Ojos que se abren en un fin de semana. Ojos que no esperan a un despertador que hoy llega tarde, que hoy no hace falta, al que hoy no se espera. El día que se viene es el que espero desde hace otros seis. Mi mochila negra está preparada desde la noche anterior. Simple, vieja, con muchos viajes pero siempre sincera, siempre el lastre para mantener los pies en el suelo en terceros tiempos que se escurren hacia tierras desconocidas. Siempre acompañándome a cada vestuario y sala de hospital. |
Y entonces, los ojos se abren de verdad. Con el sonido de ese jodido cacharro que reposa en el otro lado de la almohada. Sí, es fin de semana. No, no hay mochila, ni hombreras que aguardan dentro. Ni botas primitivas ni rutinas. Ni esas bromas del que me ve llegar vestido a desayunar, a horas del partido. Ni partido. No lo ha habido desde hace ya casi dos años. Dos años en los que el fin de semana es una búsqueda inútil de molinos. Saliendo por la puerta atrás de cada sábado y cada domingo, con cualquier otro deporte al que no encuentro el sentido. Me castigo en el gimnasio, intentando, en vano, encontrar el umbral de ese dolor que me hacía sentirme un gladiador. Intentando que me quemen las piernas, que se me hinchen los hombros, que me palpite el corazón con aquella fuerza cuando defendías una agónica victoria en las murallas de tu castillo. Que me duela la cabeza, que me sangren las rodillas. Como un Jack Sheppard que busca con frenesí aquella isla perdida que parecía maldita pero que ahora desde lejos, desde lejos parece el paraíso. Como el Muhammad Alí que busca su juventud en unas manos temblorosas. Y no la encuentra. ¿Dónde están las luces del viernes noche?

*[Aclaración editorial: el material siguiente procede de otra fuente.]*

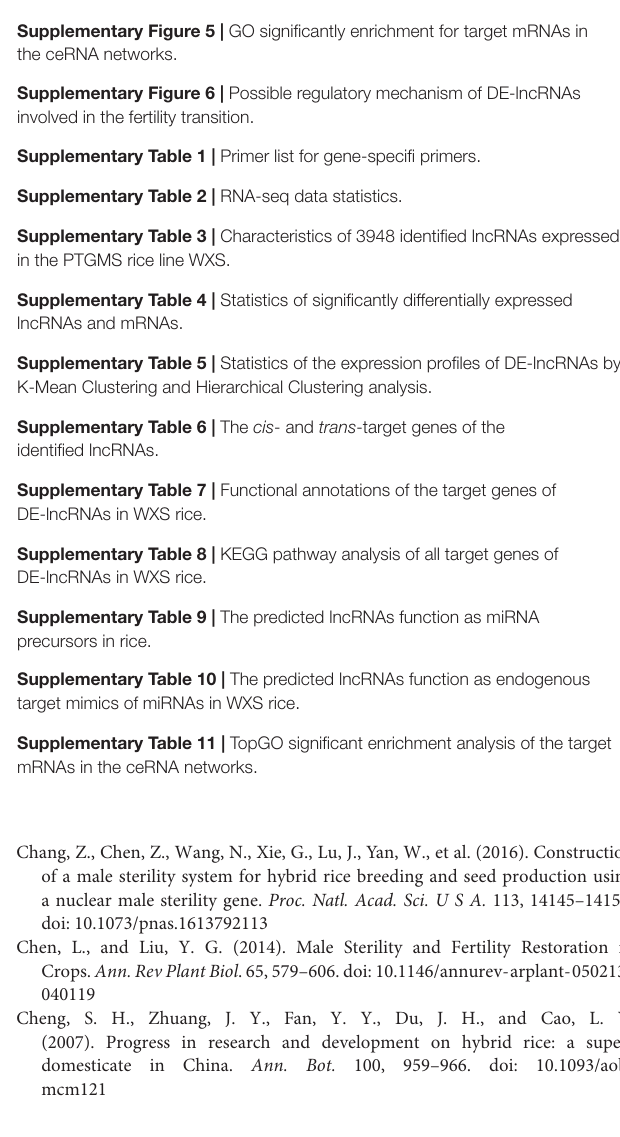
Supplementary Figure 1 | The diagram of the correlation of biological replications using the Pearson’s Correlation Coefficient. Supplementary Figure 2 | Genome-wide gene expression profiles of all DE-lncRNAs in WXS-S rice. (A) The Hierarchical clustering of the DE-lncRNAs in different developmental stages of WXS-S. (B) Heat map of DE-lncRNAs by the K-means clustering method. Supplementary Figure 3 | Genome-wide gene expression profiles of all DE-lncRNAs in WXS-F rice. (A) The Hierarchical clustering of the DE-lncRNAs in different developmental stages of WXS-F. (B) Heat map of DE-lncRNAs by the K-means clustering method. Supplementary Figure 4 | Interaction networks between lncRNAs and mRNAs in the PTGMS rice line. Supplementary Figure 5 | GO significantly enrichment for target mRNAs in the ceRNA networks. Supplementary Figure 6 | Possible regulatory mechanism of DE-lncRNAs involved in the fertility transition. Supplementary Table 1 | Primer list for gene-specifi primers. Supplementary Table 2 | RNA-seq data statistics.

Y ahí se quema en la hoguera, en la hoguera de sentimiento que cantan los Muñoz. La misma que se enciende cada vez que voy a ver algún partido. Y yo creo que hay tormenta, y que me tiro al mar, pero que no me voy a ahogar. Y con Robe comparto ese castillo de arena, mi reino es para mí. Esperando a que suba la marea. Y a que vuelva el rugby.